Patients with primary or secondary syphilis are typically tested by RPR to monitor response to treatment. Typically, RPR titers decrease following successful treatment, but this may occur over a period of months to years. Additionally, testing of maternal and neonate serum, collected concurrently, by RPR can be used as an aid to diagnose congenital syphilis.

Cautions

This test should not be used as a primary diagnostic approach for syphilis. For patients with suspected, undiagnosed syphilis, a serum specimen should be submitted for a treponemal-specific antibody test (eg, SYPH1 / Syphilis IgG with Reflex, Enzyme Immunoassay, Serum).

 

Biological false-positive reactions with cardiolipin-type antigens have been reported in diseases such as infectious mononucleosis, leprosy, malaria, lupus erythematosus, vaccinia, and viral pneumonia. Pregnancy, autoimmune diseases, and narcotic addictions may give false-positive results. Pinta, yaws, bejel, and other treponemal diseases may also produce false-positive results with this test.

Day(s) Performed

Monday through Saturday

Report Available

Same day/1 to 4 days

Specimen Retention Time

14 days

Performing Laboratory

Mayo Clinic Laboratories in Rochester

Test Classification

This test has been cleared, approved, or is exempt by the US Food and Drug Administration and is used per manufacturer's instructions.
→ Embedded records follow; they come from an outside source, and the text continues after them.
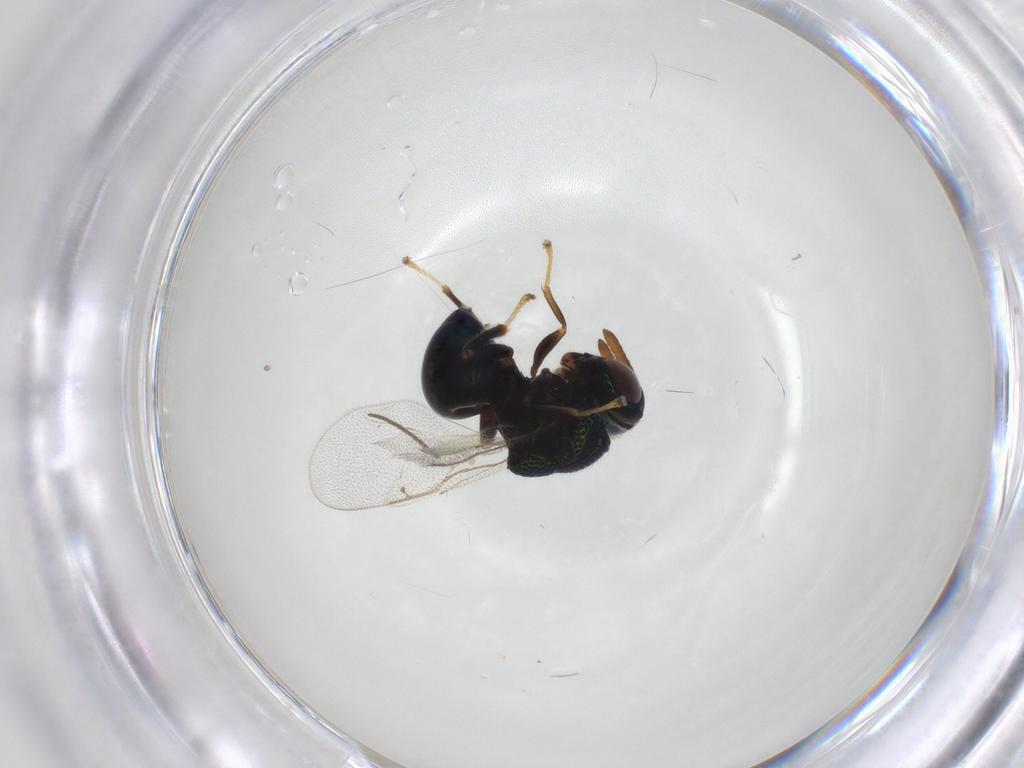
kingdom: Animalia
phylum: Arthropoda
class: Insecta
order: Hymenoptera
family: Perilampidae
Performance characteristics were verified by Mayo Clinic in a manner consistent with CLIA requirements.

CPT Code Information

86592

86593-Rapid Plasma Reagin Titer (if appropriate)

LOINC Code Information

Test ID Test Order Name Order LOINC Value
RPRT1 RPR Screen w/ Reflex to Titer,S 20507-0

 

Result ID Test Result Name Result LOINC Value
616863 RPR Screen w/ Reflex to Titer,S 20507-0

Forms

If not ordering electronically, complete, print, and send Infectious Disease Serology Test Request (T916) with the specimen.